HD Overdrive: Corsair's Accelerator SSD Cache


Application Load Tests, PCMark 7

Next up is a straight performance comparison between various applications and games. Performance was measured with both the hard drive alone and the Accelerator drive installed. One of the potential downsides of an SSD cache drive is that data can be evicted, leaving you dependent on just the hard drive again if you run a program you haven't used in awhile.



The gains are nearly 50% across the board. The performance gain is even greater than it looks -- most of these titles have launch screens that play short videos as part of the game's startup procedure. Since these videos play for a set amount of time regardless, the benefits of the SSD are showing directly where they matter most, specifically loading the game and getting into play.
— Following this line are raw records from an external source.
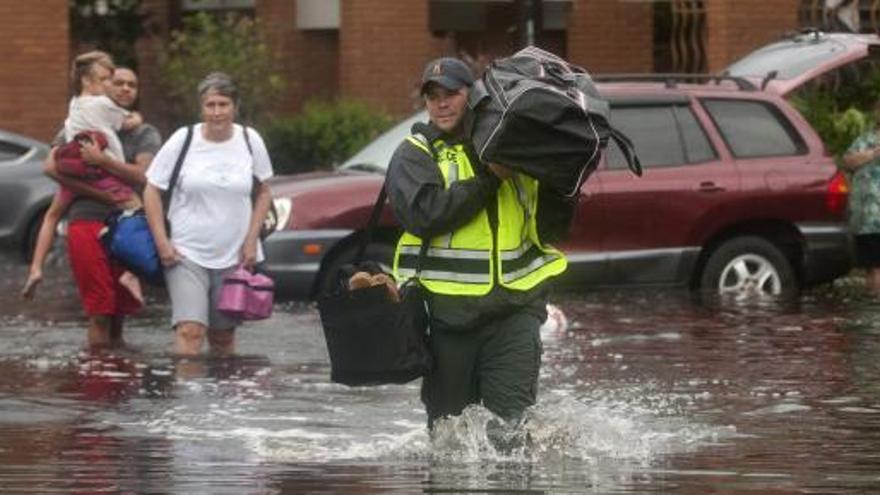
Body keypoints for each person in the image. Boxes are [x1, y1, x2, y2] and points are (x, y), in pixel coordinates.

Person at [385, 57, 574, 430]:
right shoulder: (415, 153)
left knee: (511, 432)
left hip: (516, 311)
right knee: (450, 436)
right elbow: (426, 216)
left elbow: (553, 227)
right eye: (432, 96)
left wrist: (564, 183)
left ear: (472, 96)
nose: (441, 103)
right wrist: (490, 178)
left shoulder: (513, 149)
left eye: (451, 94)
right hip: (448, 320)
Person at [22, 58, 161, 348]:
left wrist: (103, 161)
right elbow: (50, 167)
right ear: (102, 84)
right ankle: (97, 378)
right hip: (88, 218)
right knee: (100, 310)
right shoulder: (78, 123)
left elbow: (143, 174)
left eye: (131, 84)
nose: (123, 88)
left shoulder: (143, 133)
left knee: (120, 312)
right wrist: (99, 193)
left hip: (125, 225)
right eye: (116, 82)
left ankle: (118, 374)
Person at [143, 72, 274, 357]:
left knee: (223, 336)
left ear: (235, 107)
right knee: (191, 331)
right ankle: (188, 399)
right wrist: (162, 242)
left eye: (223, 104)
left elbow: (264, 190)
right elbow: (151, 189)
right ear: (201, 108)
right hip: (185, 252)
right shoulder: (184, 139)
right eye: (210, 105)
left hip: (234, 254)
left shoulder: (250, 140)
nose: (216, 112)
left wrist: (252, 240)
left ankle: (222, 401)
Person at [841, 102, 880, 292]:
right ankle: (874, 312)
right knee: (873, 267)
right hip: (868, 218)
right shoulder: (864, 141)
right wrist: (873, 153)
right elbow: (847, 162)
Next, is PCMark 7. We ran the application's storage benchmark, which gives an overall figure, but also broke down some of the specific results in order to examine where the benefits are (or aren't). In this case, we've got comparative numbers for an OCZ Vertex 3 256GB running the same workload.
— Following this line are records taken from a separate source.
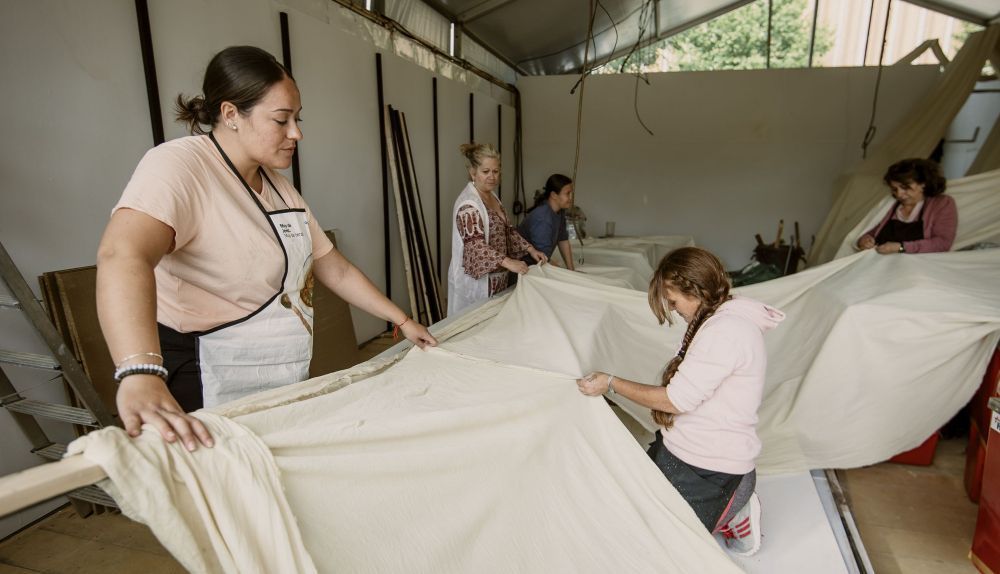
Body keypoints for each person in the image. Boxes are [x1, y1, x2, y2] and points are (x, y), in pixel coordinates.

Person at [96, 46, 436, 451]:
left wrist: (402, 320)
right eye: (281, 120)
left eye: (298, 118)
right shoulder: (181, 167)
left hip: (272, 374)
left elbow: (333, 268)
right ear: (230, 115)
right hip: (205, 378)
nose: (296, 133)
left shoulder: (278, 186)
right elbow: (123, 255)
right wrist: (139, 371)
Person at [576, 247, 784, 556]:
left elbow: (675, 400)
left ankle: (736, 507)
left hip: (712, 468)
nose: (672, 309)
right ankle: (728, 502)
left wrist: (611, 383)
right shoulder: (714, 319)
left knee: (660, 549)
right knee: (630, 514)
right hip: (682, 450)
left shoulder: (727, 331)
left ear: (694, 289)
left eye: (672, 301)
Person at [447, 143, 546, 316]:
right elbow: (476, 246)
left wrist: (530, 249)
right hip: (478, 282)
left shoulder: (492, 196)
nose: (492, 177)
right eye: (486, 172)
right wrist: (509, 262)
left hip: (498, 277)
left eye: (496, 171)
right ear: (473, 172)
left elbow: (506, 231)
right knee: (477, 324)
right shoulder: (469, 205)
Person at [856, 158, 957, 254]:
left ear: (923, 184)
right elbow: (875, 230)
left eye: (905, 188)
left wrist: (901, 247)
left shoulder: (942, 204)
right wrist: (865, 239)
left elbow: (942, 243)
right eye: (894, 189)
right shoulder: (891, 204)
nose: (899, 194)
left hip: (918, 268)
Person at [518, 174, 576, 270]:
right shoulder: (543, 217)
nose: (571, 197)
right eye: (567, 193)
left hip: (541, 263)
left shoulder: (559, 211)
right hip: (526, 268)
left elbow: (563, 240)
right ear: (554, 195)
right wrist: (566, 274)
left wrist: (571, 269)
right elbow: (542, 258)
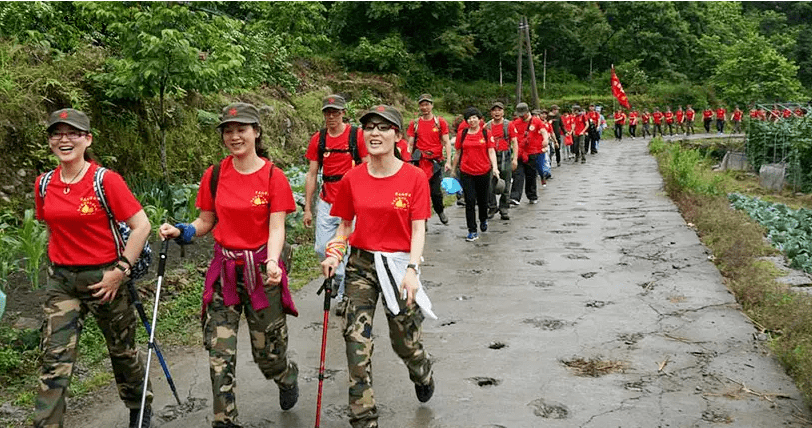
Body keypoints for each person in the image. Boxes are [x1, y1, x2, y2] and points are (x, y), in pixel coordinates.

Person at [159, 103, 299, 428]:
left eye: (241, 130)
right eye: (228, 131)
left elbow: (277, 228)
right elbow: (206, 220)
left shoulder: (273, 176)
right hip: (225, 273)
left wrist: (274, 261)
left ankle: (285, 375)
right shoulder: (215, 174)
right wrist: (184, 231)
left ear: (256, 132)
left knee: (268, 355)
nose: (234, 136)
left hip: (262, 272)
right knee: (219, 354)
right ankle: (225, 421)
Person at [34, 108, 153, 428]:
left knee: (122, 352)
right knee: (54, 359)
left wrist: (120, 270)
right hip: (62, 282)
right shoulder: (44, 184)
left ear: (87, 139)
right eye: (56, 134)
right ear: (50, 141)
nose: (64, 140)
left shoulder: (105, 180)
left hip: (105, 279)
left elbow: (141, 226)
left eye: (72, 133)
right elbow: (51, 227)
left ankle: (139, 404)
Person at [321, 104, 435, 428]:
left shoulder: (414, 177)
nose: (375, 133)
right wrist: (334, 254)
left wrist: (412, 270)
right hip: (361, 265)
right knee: (355, 341)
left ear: (397, 136)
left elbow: (418, 229)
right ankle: (364, 418)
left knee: (405, 342)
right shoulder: (352, 178)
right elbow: (344, 226)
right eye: (369, 127)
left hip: (399, 266)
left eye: (384, 127)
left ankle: (422, 369)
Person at [303, 95, 368, 316]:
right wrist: (308, 208)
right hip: (327, 201)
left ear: (343, 113)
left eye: (335, 112)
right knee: (322, 248)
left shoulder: (356, 136)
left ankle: (342, 296)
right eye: (328, 113)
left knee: (347, 249)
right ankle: (339, 279)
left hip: (352, 202)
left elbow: (368, 167)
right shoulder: (319, 139)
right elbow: (312, 174)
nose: (331, 117)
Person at [451, 107, 499, 241]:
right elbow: (458, 153)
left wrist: (495, 168)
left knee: (483, 200)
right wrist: (453, 169)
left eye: (474, 118)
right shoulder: (462, 134)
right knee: (470, 201)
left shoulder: (486, 133)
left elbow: (491, 151)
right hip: (466, 171)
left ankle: (483, 219)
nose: (471, 120)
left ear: (479, 119)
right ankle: (472, 230)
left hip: (484, 171)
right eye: (469, 118)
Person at [407, 93, 452, 225]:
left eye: (427, 104)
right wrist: (407, 160)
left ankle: (440, 210)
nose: (424, 107)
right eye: (422, 105)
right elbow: (410, 144)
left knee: (436, 192)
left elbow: (446, 142)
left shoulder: (439, 122)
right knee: (421, 193)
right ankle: (423, 220)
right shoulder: (415, 123)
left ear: (432, 105)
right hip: (419, 162)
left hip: (435, 162)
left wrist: (448, 161)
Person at [485, 102, 518, 221]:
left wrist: (515, 159)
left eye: (499, 110)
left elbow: (514, 142)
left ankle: (504, 208)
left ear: (503, 112)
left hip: (505, 156)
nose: (497, 112)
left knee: (506, 183)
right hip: (490, 156)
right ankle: (492, 206)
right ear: (491, 113)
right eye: (494, 110)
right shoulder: (487, 126)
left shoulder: (509, 125)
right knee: (489, 183)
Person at [510, 102, 547, 202]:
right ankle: (515, 197)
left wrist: (545, 139)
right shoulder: (516, 123)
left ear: (527, 112)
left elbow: (543, 131)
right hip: (519, 152)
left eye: (523, 114)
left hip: (532, 152)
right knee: (518, 174)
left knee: (531, 175)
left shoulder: (536, 121)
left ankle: (532, 196)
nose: (522, 116)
Performance in the specific workloads shows exactly the sort of gains we'd hoped it would. While the Vertex 3 remains the fastest solution overall, the hard drive + Corsair Accelerator are far more competitive than the hard drive alone. Having now spent about a week with the drive installed, I can say that there's no performance downside here. In a worst-case scenario, you're left with the same performance that you had before.